» **WORK ITEM**: Each of the records must appear again, exactly as it was written.

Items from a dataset
_ _ _ _

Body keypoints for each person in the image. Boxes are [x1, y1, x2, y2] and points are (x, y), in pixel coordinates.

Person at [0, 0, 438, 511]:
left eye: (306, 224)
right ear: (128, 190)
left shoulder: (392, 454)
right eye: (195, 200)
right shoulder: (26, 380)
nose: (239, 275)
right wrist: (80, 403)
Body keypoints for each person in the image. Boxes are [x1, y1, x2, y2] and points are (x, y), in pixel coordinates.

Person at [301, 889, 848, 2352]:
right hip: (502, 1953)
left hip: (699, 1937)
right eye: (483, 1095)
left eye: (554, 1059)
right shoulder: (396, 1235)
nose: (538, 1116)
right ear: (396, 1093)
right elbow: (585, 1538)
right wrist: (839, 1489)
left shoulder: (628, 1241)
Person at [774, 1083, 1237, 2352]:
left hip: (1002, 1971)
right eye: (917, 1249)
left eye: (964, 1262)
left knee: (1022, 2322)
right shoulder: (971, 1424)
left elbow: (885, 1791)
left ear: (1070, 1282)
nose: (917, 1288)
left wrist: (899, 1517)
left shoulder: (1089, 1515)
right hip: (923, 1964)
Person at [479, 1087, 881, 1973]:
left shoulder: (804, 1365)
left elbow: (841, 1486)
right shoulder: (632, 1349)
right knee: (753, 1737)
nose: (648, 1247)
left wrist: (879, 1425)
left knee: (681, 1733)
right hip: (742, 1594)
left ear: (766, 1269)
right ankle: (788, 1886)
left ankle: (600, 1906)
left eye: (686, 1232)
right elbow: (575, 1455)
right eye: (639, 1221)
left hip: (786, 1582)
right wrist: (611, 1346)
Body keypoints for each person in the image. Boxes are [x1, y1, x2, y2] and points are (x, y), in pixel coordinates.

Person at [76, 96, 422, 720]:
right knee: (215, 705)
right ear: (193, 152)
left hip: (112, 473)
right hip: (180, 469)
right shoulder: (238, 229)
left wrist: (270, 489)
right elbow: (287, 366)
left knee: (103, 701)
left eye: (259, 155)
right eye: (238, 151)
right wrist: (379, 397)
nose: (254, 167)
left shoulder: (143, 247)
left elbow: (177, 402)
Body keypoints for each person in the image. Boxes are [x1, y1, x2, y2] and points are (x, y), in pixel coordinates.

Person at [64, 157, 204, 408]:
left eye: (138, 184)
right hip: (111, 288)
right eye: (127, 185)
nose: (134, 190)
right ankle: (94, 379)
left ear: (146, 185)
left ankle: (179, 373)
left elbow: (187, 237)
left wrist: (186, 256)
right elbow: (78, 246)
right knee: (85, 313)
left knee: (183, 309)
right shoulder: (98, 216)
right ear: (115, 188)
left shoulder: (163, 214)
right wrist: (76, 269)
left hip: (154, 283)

_ _ _ _

» **WRITTEN RESPONSE**:
Body keypoints for each person in the image. Boxes are [x1, y1, x2, y2] and points are (x, y), in pixel coordinates.

Person at [0, 0, 438, 511]:
left eye: (306, 224)
right ear: (128, 190)
left shoulder: (392, 454)
right eye: (195, 200)
right shoulder: (26, 380)
nose: (239, 275)
right wrist: (80, 403)
Body keypoints for each person in the image. Boxes are [x1, y1, x2, y2] and points are (x, y), in pixel coordinates.

Person at [301, 889, 848, 2352]:
right hip: (502, 1953)
left hip: (699, 1937)
right eye: (483, 1095)
left eye: (554, 1059)
right shoulder: (396, 1235)
nose: (538, 1116)
right ear: (396, 1093)
right elbow: (585, 1538)
right wrist: (839, 1489)
left shoulder: (628, 1241)
Person at [774, 1083, 1237, 2352]:
left hip: (1002, 1971)
right eye: (917, 1249)
left eye: (964, 1262)
left knee: (1022, 2322)
right shoulder: (971, 1424)
left elbow: (885, 1791)
left ear: (1070, 1282)
nose: (917, 1288)
left wrist: (899, 1517)
left shoulder: (1089, 1515)
right hip: (923, 1964)
Person at [479, 1087, 881, 1973]:
left shoulder: (804, 1365)
left elbow: (841, 1486)
right shoulder: (632, 1349)
right knee: (753, 1737)
nose: (648, 1247)
left wrist: (879, 1425)
left knee: (681, 1733)
right hip: (742, 1594)
left ear: (766, 1269)
right ankle: (788, 1886)
left ankle: (600, 1906)
left eye: (686, 1232)
right elbow: (575, 1455)
right eye: (639, 1221)
left hip: (786, 1582)
right wrist: (611, 1346)
Body keypoints for each person in the image. Boxes are [x1, y1, x2, y2] and points are (x, y), in pixel coordinates.

Person at [76, 96, 422, 720]:
right knee: (215, 705)
right ear: (193, 152)
left hip: (112, 473)
right hip: (180, 469)
right shoulder: (238, 229)
left wrist: (270, 489)
right elbow: (287, 366)
left knee: (103, 701)
left eye: (259, 155)
right eye: (238, 151)
right wrist: (379, 397)
nose: (254, 167)
left shoulder: (143, 247)
left elbow: (177, 402)
Body keypoints for each person in the image. Boxes are [x1, y1, x2, y2] and points are (x, y), in pixel coordinates.

Person at [64, 157, 204, 408]:
left eye: (138, 184)
right hip: (111, 288)
right eye: (127, 185)
nose: (134, 190)
right ankle: (94, 379)
left ear: (146, 185)
left ankle: (179, 373)
left elbow: (187, 237)
left wrist: (186, 256)
right elbow: (78, 246)
right knee: (85, 313)
left knee: (183, 309)
right shoulder: (98, 216)
right ear: (115, 188)
left shoulder: (163, 214)
right wrist: (76, 269)
left hip: (154, 283)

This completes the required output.